Blocking CSS and JS in robots.txt breaks indexing, not saves
Summary
Blocking CSS and JS in robots.txt breaks Google's ability to render pages correctly, not saves crawl budget. Googlebot needs these resources to understand content and layout; blocking them leaves Google with incomplete page versions. If crawl budget on resources is high, fix cache headers, consolidate files, or reduce resource counts instead.
What happened
A practitioner posted in r/TechSEO asking whether blocking CSS and JS files in robots.txt would help with crawl budget. The poster reported that 79% of their crawl budget was going to page resource loads, mostly CSS and JS files. The community response was unanimous: do not block these resources.
The top-voted reply, from user mjmilian with 18 points, was blunt: “No, because Google, and other bots, won’t be able to render your pages correctly.” Another commenter flagged by the subreddit as someone who “knows how the renderer works” endorsed the warning.
Why it matters
Googlebot renders pages. It executes JavaScript and applies CSS to understand page content and layout. When you block those resources in robots.txt, Googlebot can’t complete the rendering step. The result is that Google sees a broken or incomplete version of your page.
Google’s robots.txt documentation confirms that crawlers download and parse the robots.txt file before crawling any part of a site. Disallow rules for CSS and JS paths stop Googlebot from fetching those files entirely, not just for the initial crawl but for every rendering attempt.
The original poster’s concern about crawl budget is understandable. Seeing 79% of crawl activity spent on resources feels wasteful. But those resource fetches are a normal part of how Googlebot processes pages. Blocking them doesn’t free up crawl budget for content pages. It degrades Googlebot’s ability to understand any page that depends on those resources.
One commenter, mathayles, made a useful distinction about AI crawlers. Bots like ClaudeBot only ingest raw HTML and don’t execute JavaScript at all. Blocking JS has no effect on those crawlers because they never attempt to run it. The rendering concern is specific to Googlebot and a few others like Apple’s crawler.
A better approach than blocking resources is to examine why Googlebot needs to fetch them so frequently. High resource fetch rates can indicate issues like uncacheable assets, excessive file counts, or poor use of cache headers.
What to do
Don’t block CSS or JS in robots.txt. If you’re seeing high resource crawl rates, the fix is not to hide resources from Googlebot.
Check your resource caching. If Googlebot is re-fetching the same CSS and JS files repeatedly, your cache headers may be too short or missing. Set appropriate Cache-Control headers on static assets so Googlebot doesn’t need to re-download them on every visit.
Audit your resource count. A page that loads dozens of CSS and JS files forces Googlebot to make many requests per page render. Consolidating or reducing the number of resource files can lower the crawl overhead per page.
Review the crawl stats report in Google Search Console. The report breaks down crawl requests by file type. Look at whether resource fetches are spread across many unique URLs or concentrated on a few files being re-fetched. The pattern tells you whether the problem is too many files or poor caching.
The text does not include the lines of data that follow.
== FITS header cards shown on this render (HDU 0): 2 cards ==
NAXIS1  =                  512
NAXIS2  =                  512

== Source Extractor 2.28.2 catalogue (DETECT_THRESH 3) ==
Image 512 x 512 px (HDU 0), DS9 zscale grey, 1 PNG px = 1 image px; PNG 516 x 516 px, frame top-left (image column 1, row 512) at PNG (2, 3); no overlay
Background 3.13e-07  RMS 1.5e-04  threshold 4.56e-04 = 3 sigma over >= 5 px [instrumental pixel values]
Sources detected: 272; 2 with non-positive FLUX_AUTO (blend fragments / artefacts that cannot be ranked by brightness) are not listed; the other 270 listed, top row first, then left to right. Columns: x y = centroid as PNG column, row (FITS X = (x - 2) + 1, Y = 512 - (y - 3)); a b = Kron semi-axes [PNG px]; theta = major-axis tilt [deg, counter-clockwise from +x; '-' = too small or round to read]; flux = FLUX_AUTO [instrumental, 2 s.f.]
Consider if your content is JS-dependent. If critical content or links are rendered via JavaScript, blocking JS doesn’t just hurt rendering. It makes that content invisible to Google entirely. Server-side rendering or static HTML for key content reduces your dependency on Googlebot’s renderer.
Watch out for
Legacy robots.txt rules you forgot about. Some older CMS setups or security-focused configurations ship with blanket disallow rules for /wp-includes/, /assets/, or /static/ directories. These can silently block CSS and JS without anyone realizing. Audit your robots.txt for rules that match resource paths.
Confusing AI crawler behavior with Googlebot behavior. As one commenter noted, AI crawlers like ClaudeBot don’t render pages at all. Rules that affect Googlebot’s rendering have zero impact on those bots. Don’t assume that what works for one crawler type applies to another.